Excerpted text
BEGIN
On the consumer side, read_committed isolation ensures consumers only see messages from committed producer transactions — messages from aborted transactions are never visible.

@Bean
public ConsumerFactory<String, Object> exactlyOnceConsumerFactory() {
    Map<String, Object> config = new HashMap<>();
    config.put(ConsumerConfig.BOOTSTRAP_SERVERS_CONFIG, bootstrapServers);
    config.put(ConsumerConfig.GROUP_ID_CONFIG, "payment-processor-group");
    config.put(ConsumerConfig.KEY_DESERIALIZER_CLASS_CONFIG, StringDeserializer.class);
    config.put(ConsumerConfig.VALUE_DESERIALIZER_CLASS_CONFIG, JsonDeserializer.class);

    // Only read messages from committed transactions
    config.put(ConsumerConfig.ISOLATION_LEVEL_CONFIG, "read_committed");

    // Disable auto-commit — manage offsets within Kafka transactions
    config.put(ConsumerConfig.ENABLE_AUTO_COMMIT_CONFIG, false);

    return new DefaultKafkaConsumerFactory<>(config);
}

The trade-off is real: Kafka EOS adds approximately 5–15% throughput overhead due to the transaction coordinator round-trips and acks=all requirement. For high-throughput pipelines (millions of messages/second), this cost is significant. Use EOS for financial streams, audit logs, and inventory systems where exactly-once processing has direct business value. For analytics pipelines where occasional duplicates are acceptable, at-least-once with idempotent consumers is a better cost/correctness trade-off.

Implementing Idempotency in Spring Boot with AOP

Rather than duplicating idempotency check logic in every service method, an AOP-based interceptor driven by a custom @Idempotent annotation keeps the implementation DRY and enforces a consistent pattern across all idempotent endpoints.

// Custom annotation to mark idempotent methods
@Target(ElementType.METHOD)
@Retention(RetentionPolicy.RUNTIME)
END
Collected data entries
BEGIN
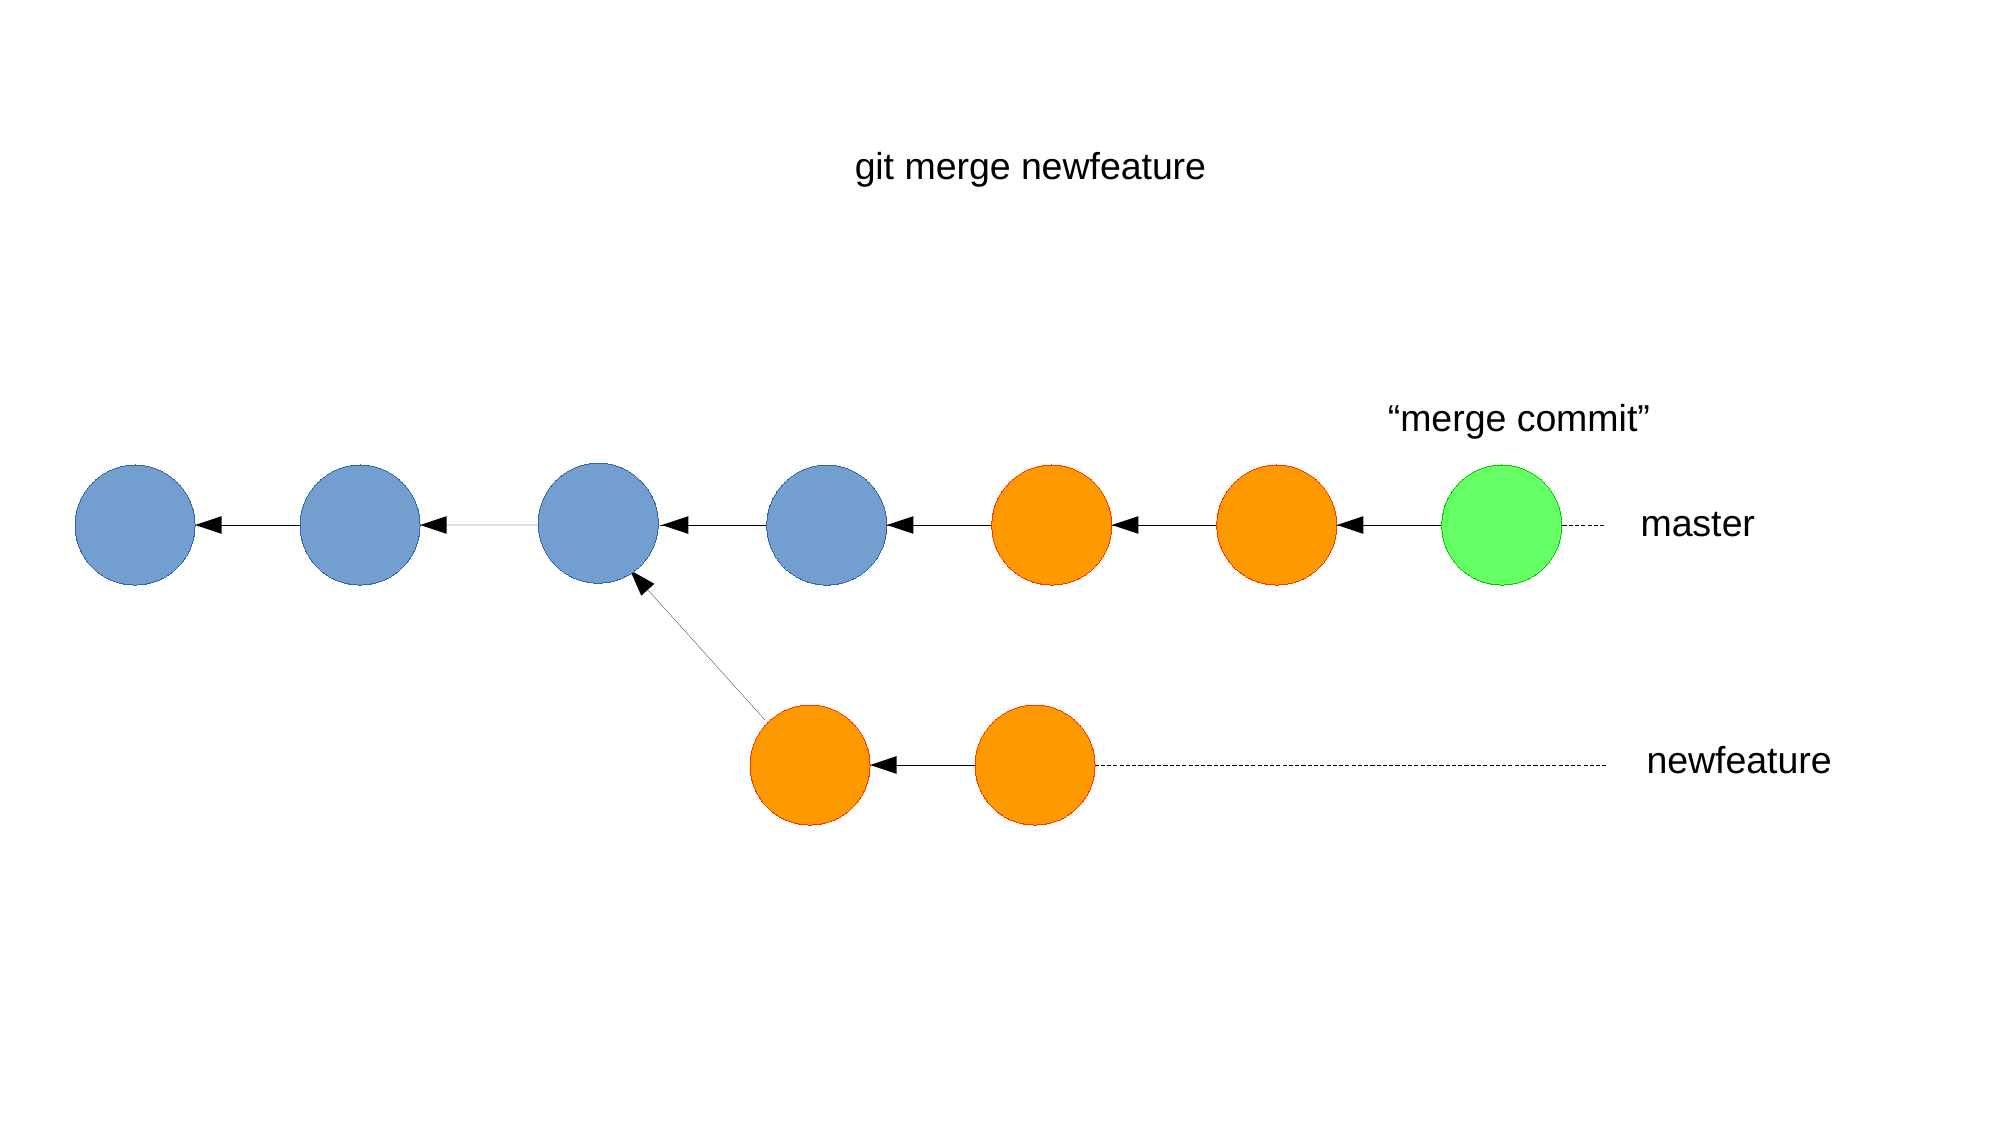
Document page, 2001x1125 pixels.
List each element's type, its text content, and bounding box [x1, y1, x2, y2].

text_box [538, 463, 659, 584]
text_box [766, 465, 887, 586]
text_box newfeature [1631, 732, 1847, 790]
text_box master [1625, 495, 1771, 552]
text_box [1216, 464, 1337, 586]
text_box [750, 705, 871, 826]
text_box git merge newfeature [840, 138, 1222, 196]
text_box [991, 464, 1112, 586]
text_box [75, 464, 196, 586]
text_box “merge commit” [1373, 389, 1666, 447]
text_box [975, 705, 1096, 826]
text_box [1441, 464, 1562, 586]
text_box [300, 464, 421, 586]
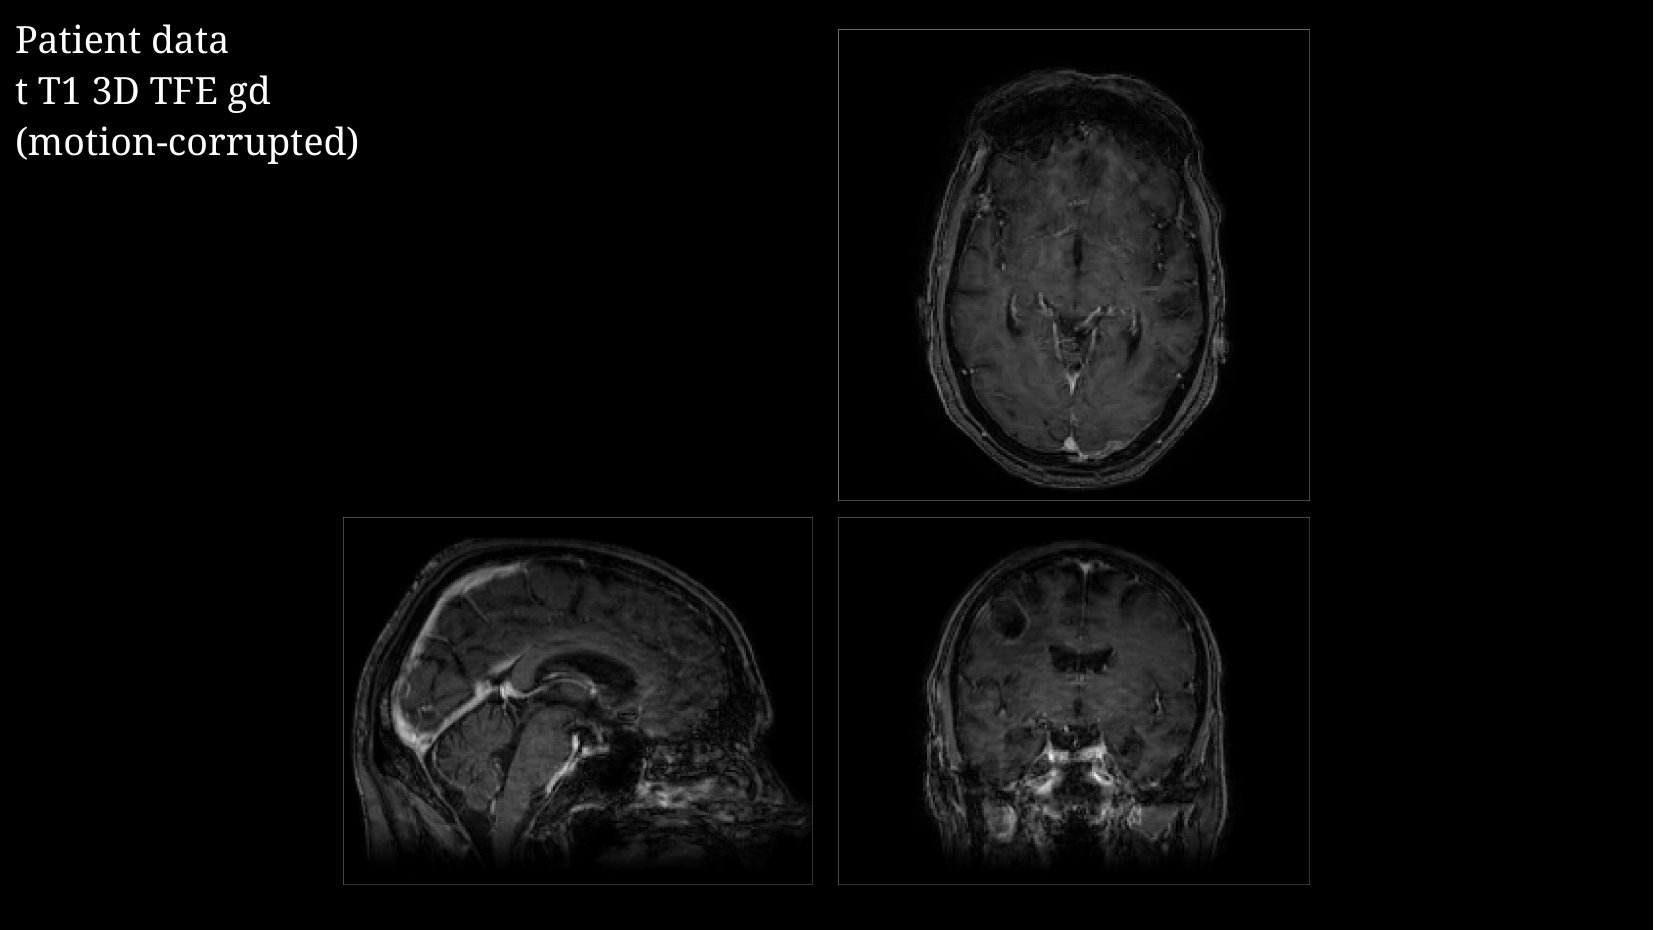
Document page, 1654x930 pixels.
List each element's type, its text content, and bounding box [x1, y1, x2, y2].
END
BEGIN
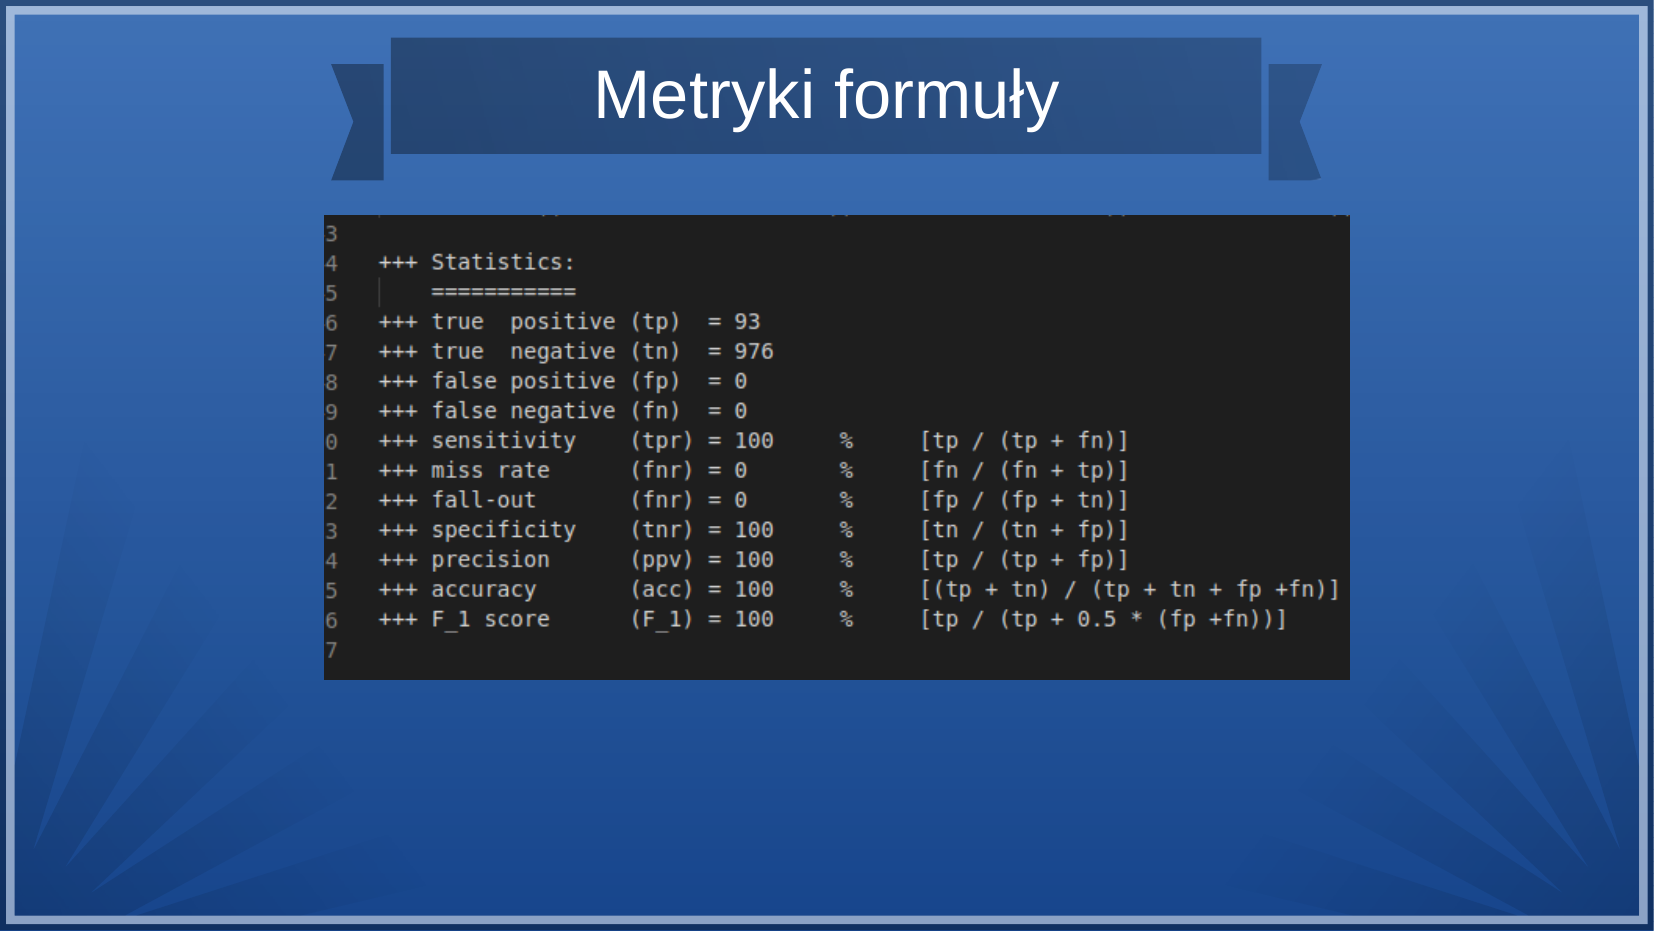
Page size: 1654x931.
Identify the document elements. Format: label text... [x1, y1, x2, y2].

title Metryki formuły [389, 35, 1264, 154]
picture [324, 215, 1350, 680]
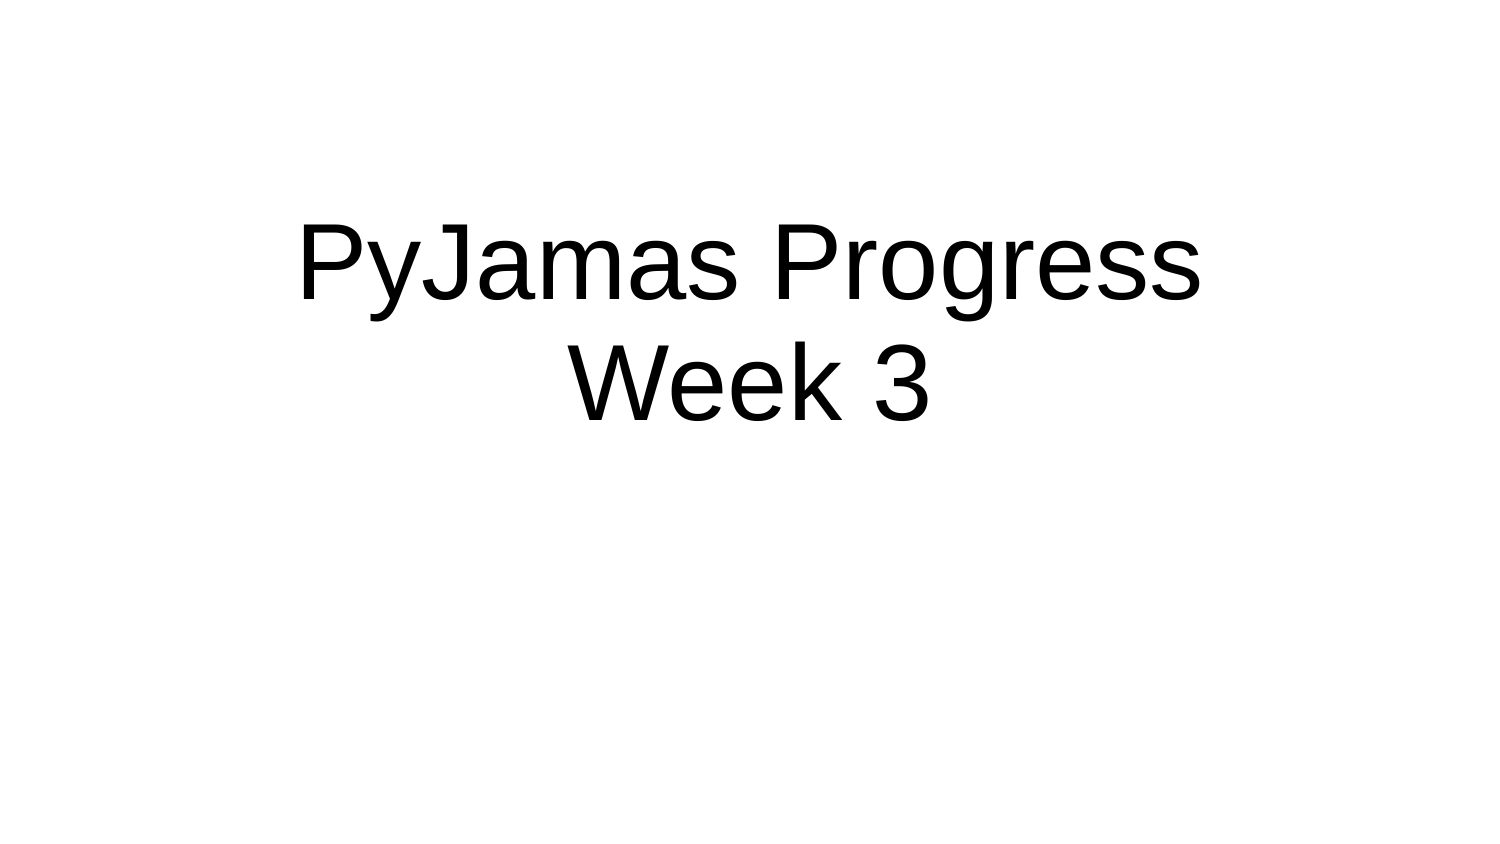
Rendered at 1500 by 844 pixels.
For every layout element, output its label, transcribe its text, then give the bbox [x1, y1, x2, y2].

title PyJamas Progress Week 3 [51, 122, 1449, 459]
END
BEGIN
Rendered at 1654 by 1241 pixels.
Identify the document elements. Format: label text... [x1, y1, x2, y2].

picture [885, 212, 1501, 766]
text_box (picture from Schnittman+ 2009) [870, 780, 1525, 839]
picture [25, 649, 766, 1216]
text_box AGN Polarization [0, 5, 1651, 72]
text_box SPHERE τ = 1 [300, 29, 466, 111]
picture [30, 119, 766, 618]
END
Exercise task 1
Answer these questions using the Kafka excerpt:
(a) Which isolation level lets consumers see only messages from committed producer transactions?
(b) Roughly how much throughput overhead does Kafka EOS add?
(c) What custom annotation drives the AOP-based interceptor?
Exercise task 2
Reproduce the Kafka excerpt from "On the consumer" to "are never visible.".
Exercise task 3
According to the Kafka excerpt, why does exactly-once semantics reduce throughput? Answer in one to three sentences.

Answer 1
(a) read_committed
(b) Approximately 5–15%
(c) @Idempotent

Answer 2
On the consumer side, read_committed isolation ensures consumers only see messages from committed producer transactions — messages from aborted transactions are never visible.

Answer 3
Kafka EOS adds approximately 5–15% throughput overhead. The cost comes from the round-trips to the transaction coordinator and from the acks=all requirement.